--- Data extract Enclosed Below ---
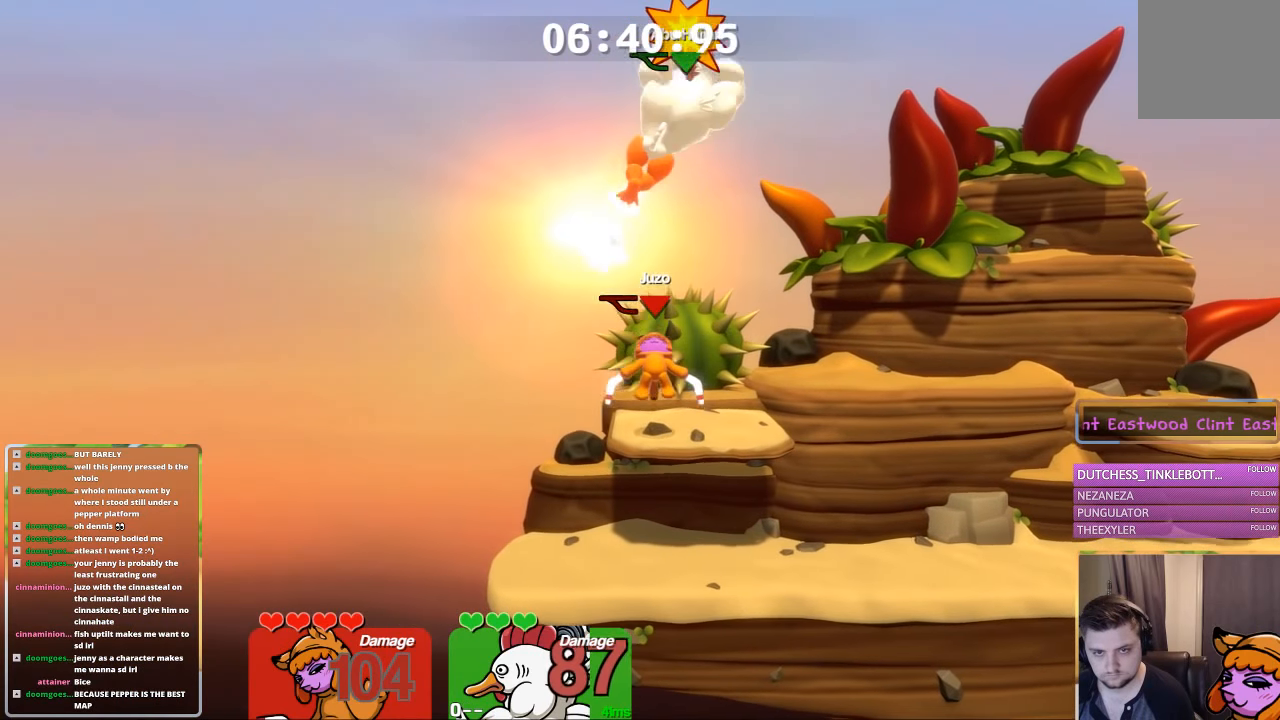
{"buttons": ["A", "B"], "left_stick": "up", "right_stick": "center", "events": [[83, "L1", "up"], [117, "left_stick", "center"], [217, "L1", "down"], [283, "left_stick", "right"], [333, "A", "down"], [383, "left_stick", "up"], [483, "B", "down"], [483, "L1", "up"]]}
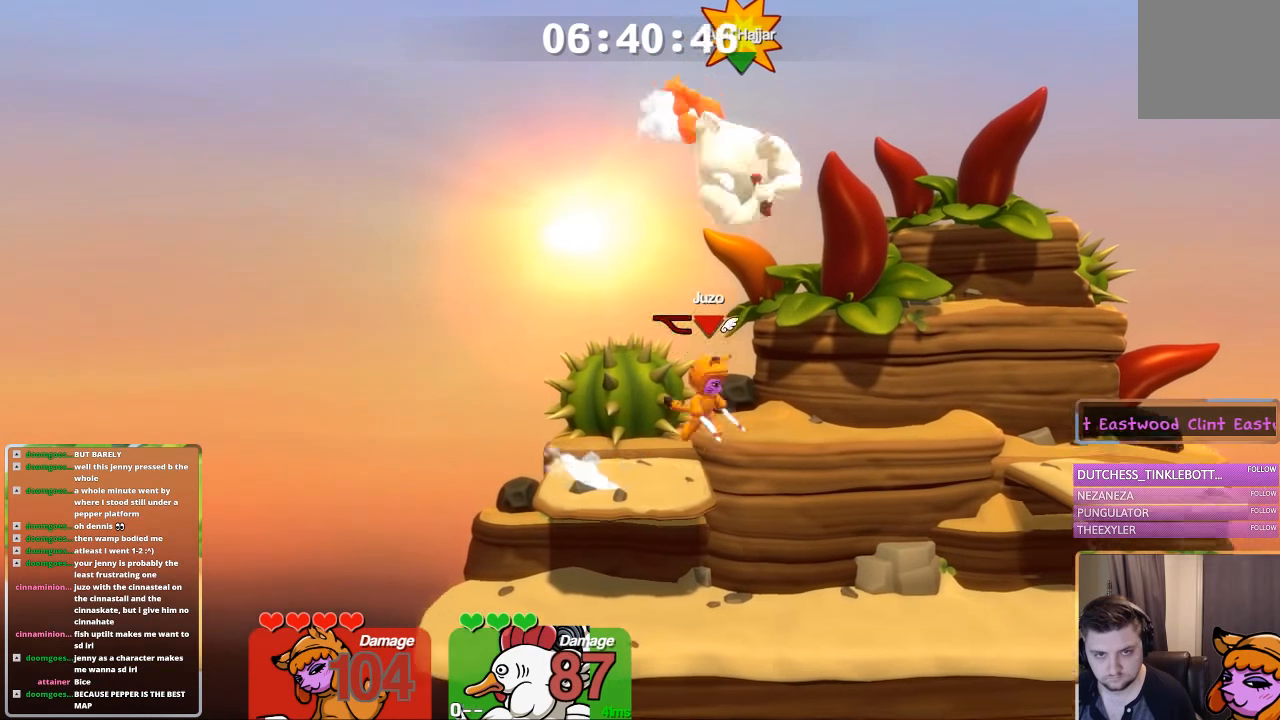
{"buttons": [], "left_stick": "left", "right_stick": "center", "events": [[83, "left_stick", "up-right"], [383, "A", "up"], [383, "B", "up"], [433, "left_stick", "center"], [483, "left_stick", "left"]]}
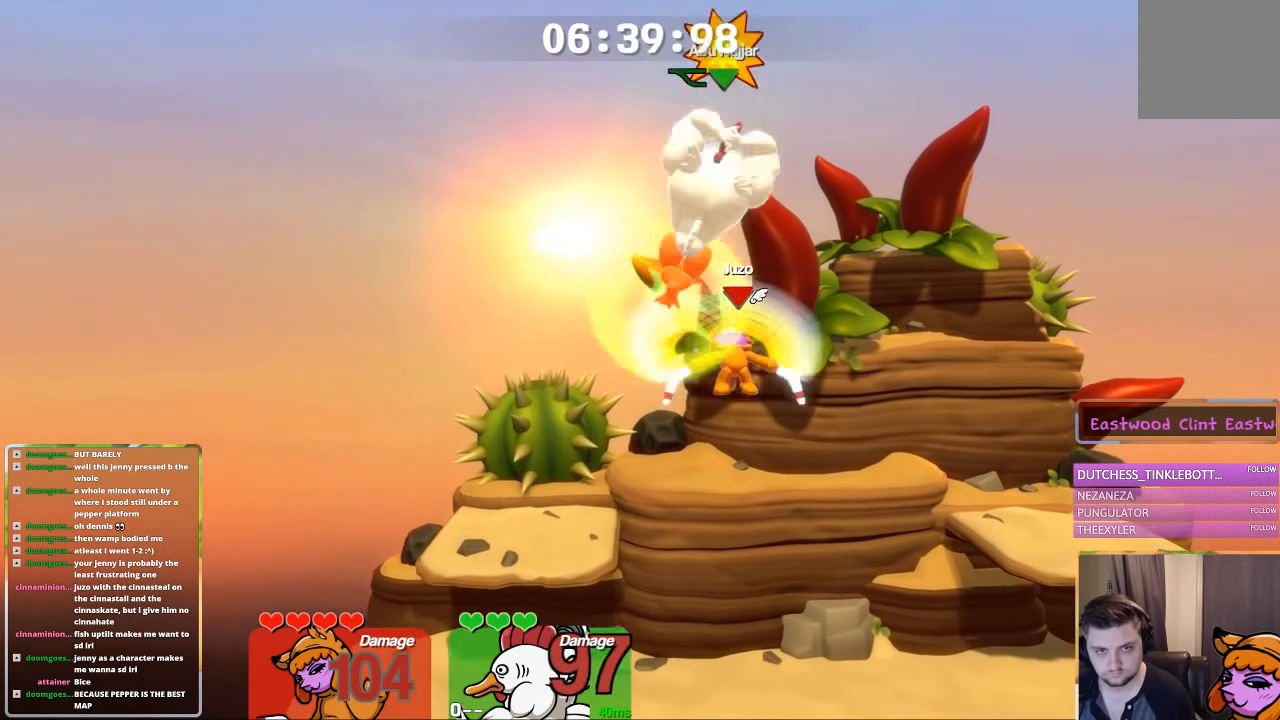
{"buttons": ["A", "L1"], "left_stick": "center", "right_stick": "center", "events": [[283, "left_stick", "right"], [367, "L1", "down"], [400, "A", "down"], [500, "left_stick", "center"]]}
--- End of Enclosed Data extract ---
Extract the full listing exactly, with the pictures left out.

**Response to the exercise:**
{"buttons": ["A", "B"], "left_stick": "up", "right_stick": "center", "events": [[83, "L1", "up"], [117, "left_stick", "center"], [217, "L1", "down"], [283, "left_stick", "right"], [333, "A", "down"], [383, "left_stick", "up"], [483, "B", "down"], [483, "L1", "up"]]}
{"buttons": [], "left_stick": "left", "right_stick": "center", "events": [[83, "left_stick", "up-right"], [383, "A", "up"], [383, "B", "up"], [433, "left_stick", "center"], [483, "left_stick", "left"]]}
{"buttons": ["A", "L1"], "left_stick": "center", "right_stick": "center", "events": [[283, "left_stick", "right"], [367, "L1", "down"], [400, "A", "down"], [500, "left_stick", "center"]]}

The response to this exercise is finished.